Alternatively, if key export is never intended, remove the `exportable` flag
from `create-key` to avoid dead code. Given that transit is meant to keep keys
server-side, **removing the flag** may be the better choice. Document the
decision either way.
**Recommendation**: Remove `exportable`. Transit's entire value proposition is
that keys never leave the service. If export is needed for migration, a
dedicated admin-only `export-key` can be added later with appropriate audit
logging (#7).
**Files to change**: `engines/transit.md`
### #35 — No re-encryption support for user key rotation
**Fix**: Add a `re-encrypt` operation:
- Auth: User (self) — only the envelope recipient can re-encrypt.
- Input: old envelope.
- Flow: decrypt with current key, generate new DEK, re-encrypt, return new
envelope.
- The old key must still be valid at the time of re-encryption. Document the
workflow: re-encrypt all stored envelopes, then rotate-key.
This is a quality-of-life improvement, not a security fix. The current design
(decrypt + encrypt separately) works but requires the caller to handle
plaintext.
**Files to change**: `engines/user.md`
### #36 — `UserKeyConfig` type undefined
**Fix**: Add the type definition to the in-memory state section:
```go
type UserKeyConfig struct {
Algorithm string `json:"algorithm"` // key exchange algorithm used
CreatedAt time.Time `json:"created_at"`
AutoProvisioned bool `json:"auto_provisioned"` // created via auto-provision
}
```
**Files to change**: `engines/user.md`
### #38 — `ZeroizeKey` prerequisite not cross-referenced
**Fix**: Add to the Implementation Steps section in both `engines/transit.md`
and `engines/user.md`:
> **Prerequisite**: `engine.ZeroizeKey` must exist in
> `internal/engine/helpers.go` (created as part of the SSH CA engine
> implementation — see `engines/sshca.md` step 1).
**Files to change**: `engines/transit.md`, `engines/user.md`
---
## Implementation Order
The remediation items should be implemented in this order to respect
dependencies:
1. **#37** — `adminOnlyOperations` qualification (critical, blocks user engine
`rotate-key`). This is a code change to `internal/server/routes.go` plus
spec updates. Do first because it affects all engine implementations.

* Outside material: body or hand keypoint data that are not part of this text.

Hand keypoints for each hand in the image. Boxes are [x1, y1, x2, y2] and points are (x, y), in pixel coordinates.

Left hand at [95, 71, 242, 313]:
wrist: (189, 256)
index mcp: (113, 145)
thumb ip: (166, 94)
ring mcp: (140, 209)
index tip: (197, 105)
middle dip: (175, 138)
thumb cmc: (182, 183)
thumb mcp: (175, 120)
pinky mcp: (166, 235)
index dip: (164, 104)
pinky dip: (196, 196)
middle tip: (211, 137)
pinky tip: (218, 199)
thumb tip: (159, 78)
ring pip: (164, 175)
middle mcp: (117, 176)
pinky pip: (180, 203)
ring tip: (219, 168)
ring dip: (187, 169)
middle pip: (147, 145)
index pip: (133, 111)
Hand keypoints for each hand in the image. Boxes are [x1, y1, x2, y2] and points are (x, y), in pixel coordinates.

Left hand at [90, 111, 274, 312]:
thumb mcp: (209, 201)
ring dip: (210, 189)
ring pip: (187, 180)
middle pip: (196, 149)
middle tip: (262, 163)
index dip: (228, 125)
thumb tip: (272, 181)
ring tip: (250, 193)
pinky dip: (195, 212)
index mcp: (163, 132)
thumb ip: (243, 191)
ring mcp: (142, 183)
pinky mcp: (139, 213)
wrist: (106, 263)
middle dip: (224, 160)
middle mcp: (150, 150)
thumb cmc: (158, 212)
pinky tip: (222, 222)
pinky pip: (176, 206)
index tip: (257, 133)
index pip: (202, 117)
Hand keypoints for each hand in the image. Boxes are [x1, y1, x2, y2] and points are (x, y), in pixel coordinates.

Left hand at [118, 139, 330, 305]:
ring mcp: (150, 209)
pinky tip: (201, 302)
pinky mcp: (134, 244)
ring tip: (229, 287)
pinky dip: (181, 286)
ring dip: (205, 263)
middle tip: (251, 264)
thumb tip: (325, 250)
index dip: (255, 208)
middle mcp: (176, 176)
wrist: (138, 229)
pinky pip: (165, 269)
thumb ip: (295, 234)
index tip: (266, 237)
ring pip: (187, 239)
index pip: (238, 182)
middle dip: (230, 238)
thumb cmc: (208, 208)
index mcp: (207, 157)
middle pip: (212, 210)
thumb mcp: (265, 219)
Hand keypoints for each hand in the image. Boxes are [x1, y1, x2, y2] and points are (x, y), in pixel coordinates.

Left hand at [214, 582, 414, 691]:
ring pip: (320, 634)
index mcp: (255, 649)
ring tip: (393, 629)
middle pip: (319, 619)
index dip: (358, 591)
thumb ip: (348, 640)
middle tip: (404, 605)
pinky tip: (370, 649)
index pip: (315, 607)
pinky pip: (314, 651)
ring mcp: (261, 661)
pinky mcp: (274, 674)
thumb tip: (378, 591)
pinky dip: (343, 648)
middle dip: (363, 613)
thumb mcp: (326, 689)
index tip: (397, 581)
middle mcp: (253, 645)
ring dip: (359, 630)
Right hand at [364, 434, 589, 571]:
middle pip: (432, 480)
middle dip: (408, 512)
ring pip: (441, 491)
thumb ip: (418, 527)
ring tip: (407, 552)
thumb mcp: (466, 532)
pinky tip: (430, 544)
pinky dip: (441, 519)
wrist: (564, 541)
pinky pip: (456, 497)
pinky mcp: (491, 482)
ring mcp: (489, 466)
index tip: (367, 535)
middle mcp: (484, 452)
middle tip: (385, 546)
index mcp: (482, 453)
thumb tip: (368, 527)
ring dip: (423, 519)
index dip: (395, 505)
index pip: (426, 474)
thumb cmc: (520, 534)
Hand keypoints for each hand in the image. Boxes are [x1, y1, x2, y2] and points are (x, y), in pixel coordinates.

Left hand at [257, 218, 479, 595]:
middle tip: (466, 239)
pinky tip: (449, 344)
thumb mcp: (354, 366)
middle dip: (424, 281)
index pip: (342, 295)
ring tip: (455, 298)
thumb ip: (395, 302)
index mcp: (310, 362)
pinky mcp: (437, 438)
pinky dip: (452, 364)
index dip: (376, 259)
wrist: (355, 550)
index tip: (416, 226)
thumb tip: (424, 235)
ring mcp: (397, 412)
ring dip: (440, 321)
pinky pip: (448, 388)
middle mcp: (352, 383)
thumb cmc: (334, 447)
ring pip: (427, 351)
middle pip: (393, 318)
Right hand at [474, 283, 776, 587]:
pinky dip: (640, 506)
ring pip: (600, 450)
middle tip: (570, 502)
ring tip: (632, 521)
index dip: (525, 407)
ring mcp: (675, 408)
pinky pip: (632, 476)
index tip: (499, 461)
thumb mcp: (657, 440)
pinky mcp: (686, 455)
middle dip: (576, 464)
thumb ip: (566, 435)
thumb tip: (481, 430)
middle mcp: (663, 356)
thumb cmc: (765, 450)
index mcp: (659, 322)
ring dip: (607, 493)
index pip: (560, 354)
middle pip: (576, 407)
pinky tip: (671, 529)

2. **#28, #29, #30, #31, #32** — Transit spec fixes (can be done as a single
spec update pass).
3. **#25, #26, #27** — SSH CA spec fixes (single spec update pass).
4. **#33, #34, #35, #36** — User spec fixes (single spec update pass).
5. **#38** — Cross-reference update (trivial, do with transit and user spec
fixes).
Items within the same group are independent and can be done in parallel.